USA, Apple nega il cartello sugli ebook

L'azienda di Cupertino si difende dalle accuse formulate dall'antitrust. Le trattative coi singoli editori statunitensi furono condotte in modo equo. Nessun accordo per ostacolare Amazon

Roma – Avrebbe violato le norme antitrust con la formazione di un pericoloso cartello nel mercato dei libri in formato elettronico, costringendo il rivale Amazon ad abbandonare le sue politiche di sconto nella distribuzione online degli ebook. Nel mirino del Dipartimento di Giustizia (DoJ) statunitense, Apple è stata accusata di aver provocato un aumento significativo nel prezzo medio delle edizioni digitali sul mercato editoriale .

Con la collaborazione dei principali publisher a stelle e strisce – da HarperCollins a Simon&Schuster, società controllata dal gigante CBS – i vertici della Mela avrebbero brigato per fissare in maniera illecita il prezzo dei libri in formato elettronico, per ostacolare le piattaforme rivali del suo iBookstore .

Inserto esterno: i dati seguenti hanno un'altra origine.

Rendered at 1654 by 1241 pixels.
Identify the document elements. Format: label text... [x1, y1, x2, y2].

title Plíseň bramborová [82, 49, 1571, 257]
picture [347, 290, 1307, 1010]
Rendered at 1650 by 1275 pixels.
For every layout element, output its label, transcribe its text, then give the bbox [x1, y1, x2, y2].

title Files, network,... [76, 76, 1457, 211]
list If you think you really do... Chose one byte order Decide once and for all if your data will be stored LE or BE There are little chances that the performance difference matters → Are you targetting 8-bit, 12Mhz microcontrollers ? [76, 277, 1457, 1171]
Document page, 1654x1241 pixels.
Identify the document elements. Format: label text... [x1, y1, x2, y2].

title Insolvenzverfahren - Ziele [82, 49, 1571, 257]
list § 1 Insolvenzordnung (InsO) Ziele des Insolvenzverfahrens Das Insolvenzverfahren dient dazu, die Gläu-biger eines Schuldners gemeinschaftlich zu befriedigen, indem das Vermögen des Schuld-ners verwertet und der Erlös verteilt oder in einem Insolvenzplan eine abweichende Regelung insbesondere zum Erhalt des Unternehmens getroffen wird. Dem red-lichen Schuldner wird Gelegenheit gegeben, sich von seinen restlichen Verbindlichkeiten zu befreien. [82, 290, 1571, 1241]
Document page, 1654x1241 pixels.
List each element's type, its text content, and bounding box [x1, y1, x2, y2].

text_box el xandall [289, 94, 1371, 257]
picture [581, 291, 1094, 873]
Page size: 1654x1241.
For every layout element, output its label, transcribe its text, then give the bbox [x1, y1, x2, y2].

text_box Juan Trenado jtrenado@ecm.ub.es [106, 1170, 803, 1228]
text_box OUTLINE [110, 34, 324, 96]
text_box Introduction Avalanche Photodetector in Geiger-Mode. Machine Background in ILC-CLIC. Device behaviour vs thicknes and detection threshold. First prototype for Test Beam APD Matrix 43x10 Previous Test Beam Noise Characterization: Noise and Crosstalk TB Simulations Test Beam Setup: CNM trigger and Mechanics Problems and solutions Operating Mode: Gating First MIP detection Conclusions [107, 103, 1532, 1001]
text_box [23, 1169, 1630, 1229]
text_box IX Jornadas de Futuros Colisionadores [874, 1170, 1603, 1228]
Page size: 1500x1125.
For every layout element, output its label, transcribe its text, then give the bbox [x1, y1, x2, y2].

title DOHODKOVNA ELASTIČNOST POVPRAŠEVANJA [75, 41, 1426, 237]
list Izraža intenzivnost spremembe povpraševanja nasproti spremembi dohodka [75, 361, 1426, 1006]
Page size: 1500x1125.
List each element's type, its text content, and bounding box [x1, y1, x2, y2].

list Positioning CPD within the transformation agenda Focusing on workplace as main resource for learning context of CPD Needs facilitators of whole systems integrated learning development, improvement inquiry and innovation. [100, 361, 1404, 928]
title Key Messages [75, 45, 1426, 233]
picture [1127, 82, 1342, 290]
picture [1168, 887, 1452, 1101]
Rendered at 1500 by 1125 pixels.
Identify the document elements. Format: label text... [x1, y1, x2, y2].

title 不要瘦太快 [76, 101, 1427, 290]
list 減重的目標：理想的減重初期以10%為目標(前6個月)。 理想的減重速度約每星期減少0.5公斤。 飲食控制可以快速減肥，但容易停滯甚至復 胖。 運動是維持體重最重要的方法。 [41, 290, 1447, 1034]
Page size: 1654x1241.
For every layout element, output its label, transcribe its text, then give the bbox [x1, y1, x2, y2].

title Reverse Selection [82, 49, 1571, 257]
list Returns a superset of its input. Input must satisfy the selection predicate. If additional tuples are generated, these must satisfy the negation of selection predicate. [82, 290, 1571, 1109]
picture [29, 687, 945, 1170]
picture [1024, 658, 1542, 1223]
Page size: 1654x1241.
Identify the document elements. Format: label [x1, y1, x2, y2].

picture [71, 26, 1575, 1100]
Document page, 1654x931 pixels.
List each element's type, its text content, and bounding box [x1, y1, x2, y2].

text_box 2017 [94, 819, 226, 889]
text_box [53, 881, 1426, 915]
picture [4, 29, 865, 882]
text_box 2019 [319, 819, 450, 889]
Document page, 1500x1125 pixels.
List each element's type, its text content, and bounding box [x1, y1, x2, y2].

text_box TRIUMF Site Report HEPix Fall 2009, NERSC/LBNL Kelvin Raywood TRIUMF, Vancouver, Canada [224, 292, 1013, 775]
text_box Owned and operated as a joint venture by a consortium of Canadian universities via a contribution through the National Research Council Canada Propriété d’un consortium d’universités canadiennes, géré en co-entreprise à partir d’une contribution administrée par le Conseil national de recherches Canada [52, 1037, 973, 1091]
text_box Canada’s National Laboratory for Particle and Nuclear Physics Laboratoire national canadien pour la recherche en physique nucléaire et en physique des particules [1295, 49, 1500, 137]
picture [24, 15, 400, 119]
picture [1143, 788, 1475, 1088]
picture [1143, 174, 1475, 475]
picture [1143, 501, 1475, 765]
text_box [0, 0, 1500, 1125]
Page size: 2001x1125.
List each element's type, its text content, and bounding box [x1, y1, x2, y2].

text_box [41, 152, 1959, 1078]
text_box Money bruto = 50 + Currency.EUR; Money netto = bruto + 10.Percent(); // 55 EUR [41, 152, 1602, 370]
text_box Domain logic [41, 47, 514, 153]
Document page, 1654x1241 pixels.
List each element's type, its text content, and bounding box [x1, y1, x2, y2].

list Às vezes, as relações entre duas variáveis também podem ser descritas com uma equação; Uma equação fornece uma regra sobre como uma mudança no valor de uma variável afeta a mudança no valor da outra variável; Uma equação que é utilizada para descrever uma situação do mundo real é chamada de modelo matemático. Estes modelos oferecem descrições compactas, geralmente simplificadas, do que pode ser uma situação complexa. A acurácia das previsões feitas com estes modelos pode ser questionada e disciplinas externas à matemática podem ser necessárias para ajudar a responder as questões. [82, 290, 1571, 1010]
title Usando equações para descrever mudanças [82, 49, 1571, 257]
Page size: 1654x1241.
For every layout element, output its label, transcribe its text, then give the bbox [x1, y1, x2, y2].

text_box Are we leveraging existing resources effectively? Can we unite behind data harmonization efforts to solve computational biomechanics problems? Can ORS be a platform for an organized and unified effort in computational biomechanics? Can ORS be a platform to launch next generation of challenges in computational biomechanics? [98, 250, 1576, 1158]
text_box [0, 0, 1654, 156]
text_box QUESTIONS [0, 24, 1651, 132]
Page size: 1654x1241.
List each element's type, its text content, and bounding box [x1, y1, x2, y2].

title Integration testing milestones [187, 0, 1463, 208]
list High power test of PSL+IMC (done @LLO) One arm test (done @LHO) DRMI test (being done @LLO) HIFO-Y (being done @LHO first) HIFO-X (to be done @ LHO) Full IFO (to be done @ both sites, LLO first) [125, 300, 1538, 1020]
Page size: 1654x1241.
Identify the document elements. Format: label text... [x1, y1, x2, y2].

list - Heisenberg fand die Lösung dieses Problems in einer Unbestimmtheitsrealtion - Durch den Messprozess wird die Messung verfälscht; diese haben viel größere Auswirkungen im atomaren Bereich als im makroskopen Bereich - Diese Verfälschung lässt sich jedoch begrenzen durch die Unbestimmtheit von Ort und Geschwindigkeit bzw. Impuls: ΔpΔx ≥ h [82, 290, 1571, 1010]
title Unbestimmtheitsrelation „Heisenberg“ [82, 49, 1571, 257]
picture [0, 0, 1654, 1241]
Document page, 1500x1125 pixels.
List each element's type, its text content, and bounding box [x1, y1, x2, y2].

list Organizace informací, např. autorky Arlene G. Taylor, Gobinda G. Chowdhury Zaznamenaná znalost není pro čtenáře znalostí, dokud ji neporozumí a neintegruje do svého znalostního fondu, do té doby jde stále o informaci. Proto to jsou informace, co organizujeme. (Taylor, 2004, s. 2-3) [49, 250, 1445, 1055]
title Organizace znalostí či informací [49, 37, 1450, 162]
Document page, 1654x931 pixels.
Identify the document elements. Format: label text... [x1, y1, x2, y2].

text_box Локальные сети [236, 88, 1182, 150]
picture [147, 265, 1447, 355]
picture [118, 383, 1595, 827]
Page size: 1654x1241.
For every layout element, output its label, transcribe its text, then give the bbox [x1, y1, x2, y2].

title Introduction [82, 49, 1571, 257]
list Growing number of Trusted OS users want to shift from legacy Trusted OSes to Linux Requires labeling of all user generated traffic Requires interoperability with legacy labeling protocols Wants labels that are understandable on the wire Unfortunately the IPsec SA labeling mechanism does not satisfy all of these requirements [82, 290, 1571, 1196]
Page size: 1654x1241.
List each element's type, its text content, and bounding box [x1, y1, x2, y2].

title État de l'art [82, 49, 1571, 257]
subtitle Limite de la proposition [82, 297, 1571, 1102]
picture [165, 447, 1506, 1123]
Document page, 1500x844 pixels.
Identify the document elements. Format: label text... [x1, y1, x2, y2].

Nei documenti depositati dagli inquirenti statunitensi, un carteggio elettronico tra il compianto founder di Apple Steve Jobs e il CEO dell’impero mediatico News Corp James Murdoch. In una delle missive, Jobs sottolineava l’enorme valore rappresentato dai clienti della sua azienda per il business di HarperCollins , società appunto controllata dal gruppo News Corp. “iTunes Store e App Store possono contare su oltre 120 milioni di consumatori con carta di credito registrata, per un totale di 12 miliardi di prodotti scaricati – scriveva Jobs a Murdoch – È quel tipo di risorsa digitale necessaria per scalare il business degli ebook e trasformarlo in qualcosa d’importante per gli editori”.

Nel febbraio 2013 , Macmillan è stato l’ultimo editore a sottoscrivere un accordo con lo stesso DoJ per evitare il pagamento di una multa potenzialmente elevata per violazione delle leggi antitrust a stelle e strisce. Dopo i settlement agreement annunciati da Hachette e Penguin, l’azienda di Cupertino è rimasta da sola a combattere contro le autorità statunitensi per la difesa dei suoi accordi editoriali .

In un documento presentato dai legali della Mela al DoJ, gli stessi accordi stipulati con gli editori sarebbero il frutto di negoziazioni one-to-one , assolutamente estranei alla formazione di qualsiasi cartello per cospirare contro i rivali. L’azienda di Cupertino ha poi sottolineato come i singoli publisher fossero già intervenuti da soli contro le politiche di sconto approvate da Amazon , concedendo – almeno nelle prime fasi di lancio – le edizioni hardcover dei libri più redditizi alle sole librerie.